··· Exercise inputs
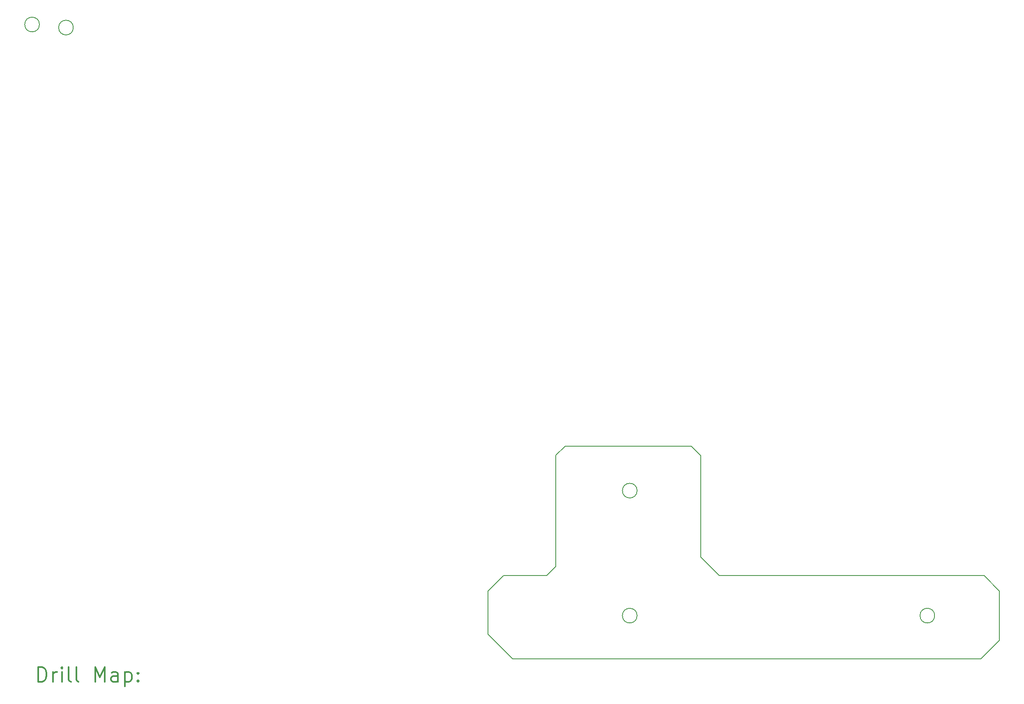
<source format=gbr>
%FSLAX45Y45*%
G04 Gerber Fmt 4.5, Leading zero omitted, Abs format (unit mm)*
G04 Created by KiCad (PCBNEW (5.1.2)-1) date 2019-06-03 22:16:30*
%MOMM*%
%LPD*%
G04 APERTURE LIST*
%ADD10C,0.150000*%
%ADD11C,0.200000*%
%ADD12C,0.300000*%
G04 APERTURE END LIST*
D10*
X11771971Y-12128500D02*
G75*
G03X11771971Y-12128500I-151471J0D01*
G01*
X151471Y0D02*
G75*
G03X151471Y0I-151471J0D01*
G01*
X-547029Y63500D02*
G75*
G03X-547029Y63500I-151471J0D01*
G01*
X12890500Y-8636000D02*
X13081000Y-8826500D01*
X10287000Y-8636000D02*
X12890500Y-8636000D01*
X10096500Y-8820150D02*
X10287000Y-8636000D01*
X9207500Y-13017500D02*
X8699500Y-12509500D01*
X17906071Y-12128500D02*
G75*
G03X17906071Y-12128500I-151471J0D01*
G01*
X11771971Y-9550400D02*
G75*
G03X11771971Y-9550400I-151471J0D01*
G01*
X9207500Y-13017500D02*
X18859500Y-13017500D01*
X19240500Y-11620500D02*
X19240500Y-12636500D01*
X18923000Y-11303000D02*
X19240500Y-11620500D01*
X13462000Y-11303000D02*
X18923000Y-11303000D01*
X13081000Y-10922000D02*
X13462000Y-11303000D01*
X13081000Y-10668000D02*
X13081000Y-10922000D01*
X8699500Y-11620500D02*
X8699500Y-12509500D01*
X9017000Y-11303000D02*
X8699500Y-11620500D01*
X9906000Y-11303000D02*
X9017000Y-11303000D01*
X10096500Y-11112500D02*
X9906000Y-11303000D01*
X10096500Y-10541000D02*
X10096500Y-11112500D01*
X13081000Y-8826500D02*
X13081000Y-10668000D01*
X10096500Y-10541000D02*
X10096500Y-8820150D01*
X19240500Y-12636500D02*
X18859500Y-13017500D01*
D11*
D12*
X-571043Y-13490714D02*
X-571043Y-13190714D01*
X-499614Y-13190714D01*
X-456757Y-13205000D01*
X-428185Y-13233571D01*
X-413900Y-13262143D01*
X-399614Y-13319286D01*
X-399614Y-13362143D01*
X-413900Y-13419286D01*
X-428185Y-13447857D01*
X-456757Y-13476429D01*
X-499614Y-13490714D01*
X-571043Y-13490714D01*
X-271043Y-13490714D02*
X-271043Y-13290714D01*
X-271043Y-13347857D02*
X-256757Y-13319286D01*
X-242471Y-13305000D01*
X-213900Y-13290714D01*
X-185328Y-13290714D01*
X-85328Y-13490714D02*
X-85328Y-13290714D01*
X-85328Y-13190714D02*
X-99614Y-13205000D01*
X-85328Y-13219286D01*
X-71043Y-13205000D01*
X-85328Y-13190714D01*
X-85328Y-13219286D01*
X100386Y-13490714D02*
X71815Y-13476429D01*
X57529Y-13447857D01*
X57529Y-13190714D01*
X257529Y-13490714D02*
X228957Y-13476429D01*
X214672Y-13447857D01*
X214672Y-13190714D01*
X600386Y-13490714D02*
X600386Y-13190714D01*
X700386Y-13405000D01*
X800386Y-13190714D01*
X800386Y-13490714D01*
X1071815Y-13490714D02*
X1071815Y-13333571D01*
X1057529Y-13305000D01*
X1028957Y-13290714D01*
X971814Y-13290714D01*
X943243Y-13305000D01*
X1071815Y-13476429D02*
X1043243Y-13490714D01*
X971814Y-13490714D01*
X943243Y-13476429D01*
X928957Y-13447857D01*
X928957Y-13419286D01*
X943243Y-13390714D01*
X971814Y-13376429D01*
X1043243Y-13376429D01*
X1071815Y-13362143D01*
X1214672Y-13290714D02*
X1214672Y-13590714D01*
X1214672Y-13305000D02*
X1243243Y-13290714D01*
X1300386Y-13290714D01*
X1328957Y-13305000D01*
X1343243Y-13319286D01*
X1357529Y-13347857D01*
X1357529Y-13433571D01*
X1343243Y-13462143D01*
X1328957Y-13476429D01*
X1300386Y-13490714D01*
X1243243Y-13490714D01*
X1214672Y-13476429D01*
X1486100Y-13462143D02*
X1500386Y-13476429D01*
X1486100Y-13490714D01*
X1471814Y-13476429D01*
X1486100Y-13462143D01*
X1486100Y-13490714D01*
X1486100Y-13305000D02*
X1500386Y-13319286D01*
X1486100Y-13333571D01*
X1471814Y-13319286D01*
X1486100Y-13305000D01*
X1486100Y-13333571D01*
M02*

</source>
······
◆ What the task requires ◆
As you read the records above, find each line that contains "LIST" and copy it.

◆ Task output ◆
G04 APERTURE LIST*
G04 APERTURE END LIST*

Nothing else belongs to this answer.